Tropique de la violence de Nathacha Appanah



Date de parution : 25 août 2016 chez Gallimard
Nombre de pages : 174


Plongée dans l'enfer d'une jeunesse à la dérive

Plus qu'un coup de cœur!

Nathacha Appanah nous raconte ici l'histoire de Moïse, enfant des rues à Mayotte, une des îles de l'archipel des Comores, territoire concédé à la France en 1841. 
Une île oubliée de la France où affluent des clandestins à bord de bateaux, les kwassas kwassas, des désespérés attirés par ce territoire français.

Sa mère a accosté sur la plage dans un kwassa alors que Moïse n'était encore qu'un bébé. Pourvu d'une particularité physique singulière (un œil vert), il est considéré par sa mère biologique comme un djinn, une créature surnaturelle aux pouvoirs maléfiques car Mayotte est un pays de superstitions...
Sa mère l'abandonne à l'hôpital où il est recueilli par Marie, une infirmière de métropole en mal d'enfant.
Moïse va être élevé dans des conditions confortables jusqu'au jour où il apprend par Marie la vérité sur sa naissance, il rejette alors sa vie protégée de blanc et se rapproche des laissés pour compte, il veut comprendre ses origines...
Mais sa vie bascule complètement avec la mort brutale de Marie, il passe alors à 15 ans sous la coupe de Bruce, le chef de Gaza, le quartier le plus défavorisé de la ville "un bidonville, un ghetto, un dépotoir, un gouffre, une favela, un immense camp de clandestins à ciel ouvert, une énorme poubelle fumante" . Suite à un combat à mains nues, il devient "M. la cicatrice" et tombe dans un monde de violence, de misère, de crasse, de drogues, de racket...  
Moïse devient un de ces mineurs isolés qui vivent dans la rue, livrés à eux-mêmes, tenaillés par la peur, il a pour seuls réconforts son chien Bosco et son livre "L'enfant et la rivière" dont Marie lui lisait des passages.

C'est un roman polyphonique où cinq personnages se relaient pour prendre la parole, chapitre après chapitre, chacun avec son propre langage, chacun donne son point de vue même par delà la mort après qu'un drame ait eu lieu. S'expriment à tour de rôle Moïse, Bruce, Marie et Olivier le policier et enfin Stéphane, un jeune métropolitain parti pour une année de bénévolat avec une ONG avec pour mission d'ouvrir une maison pour les jeunes dans ce quartier, Stéphane qui s'écrit en arrivant dans le bidonville "Mais c'est la France ici quand même!", un jeune home à la naïveté touchante.

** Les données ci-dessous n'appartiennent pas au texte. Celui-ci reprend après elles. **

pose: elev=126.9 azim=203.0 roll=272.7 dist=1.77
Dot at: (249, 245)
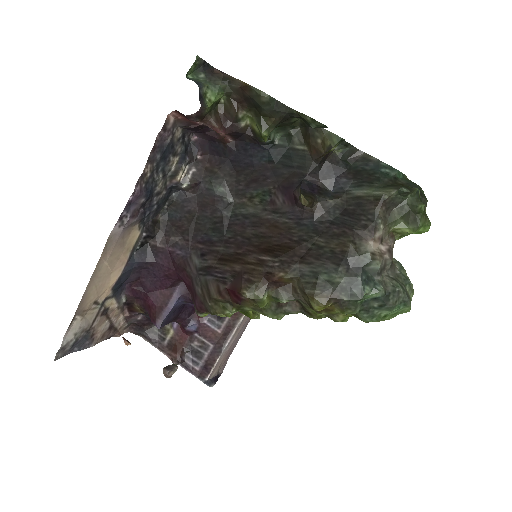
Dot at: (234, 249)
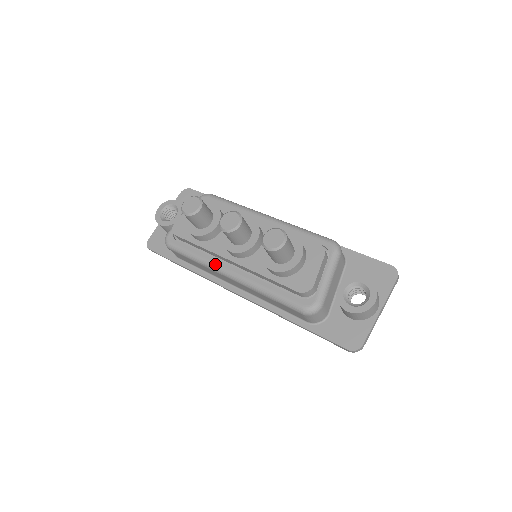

J'ai aimé ce morcellement du récit qui nous amène à reconstituer, au fil des chapitres, le cours des événements tragiques qui sont survenus et j'ai aimé le côté fantastique de ces morts qui sont debout près de leur corps et racontent l'histoire telle qu'ils l'ont vécue.

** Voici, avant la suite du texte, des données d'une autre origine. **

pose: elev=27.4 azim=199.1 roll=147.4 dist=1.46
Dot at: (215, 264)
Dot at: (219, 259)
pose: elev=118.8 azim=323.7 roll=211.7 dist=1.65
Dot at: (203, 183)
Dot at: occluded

Nathacha Appanah qui a elle-même vécu à Mayotte de 2008 à 2010 a trouvé le bon angle de la fiction pour nous sensibiliser à la misère qui règne à Mayotte, île qui "transforme en chien, voleur ou assassin", elle ne fait pas dans le sensationnel, dans le larmoiement, ne porte aucun jugement et s'exprime dans une langue parfois douce, parfois dure dans les moments de noirceur. 
J'ai été touchée par exemple par la sublime description qu'elle fait d'un enfant qui trouve une brosse à dents "La joie de posséder quelque chose,  un objet qui ne soit rien qu'à soi, même si ce n'est qu'une vieille brosse à dents". Elle parvient malgré le contexte dramatique à nous faire visualiser la beauté de ce pays avec son magnifique lagon. 
Elle évoque la corruption des hommes politiques et leurs promesses... Elle nous fait prendre conscience de la fatalité qui conduit certains, comme Bruce, à devenir bourreau.
 
J'ai été bouleversée par ce roman très sombre dont certains passages vont rester gravés en moi, notamment la fin qui est particulièrement émouvante.
On ressort de ce roman avec un très fort sentiment d'injustice et d'impuissance.

Ce roman est retenu sur la première sélection du prix Goncourt.

L'avis de Charlotte qui parle de chef d’œuvre !


Citations
"Ce pays nous broie, ce pays fait de nous des êtres malfaisants, ce pays nous enferme entre ses entrailles et nous ne pouvons plus partir"

"C'est ce que fait un chef de guerre, il mène la troupe, il allume le feu et, quand il décide, il éteint le feu lui-même."


L'auteur

Nathacha Appanah est née en 1973 à l'île Maurice. Après de premiers essais littéraires à l'île Maurice, elle vient s'installer en France fin 1998, à Grenoble, puis à Lyon, où elle termine sa formation dans le domaine du journalisme et de l'édition. C'est alors qu'elle écrit son premier roman, "Les Rochers de Poudre d'Or", sur l'histoire des engagés indiens, qui lui vaut le prix RFO du Livre 2003.
En 2007, " Le Dernier Frère"  a reçu plusieurs prix littéraires dont le prix du roman Fnac 2007 et le prix des lecteurs de L'Express 2008. Il a été traduit dans plus de quinze langues.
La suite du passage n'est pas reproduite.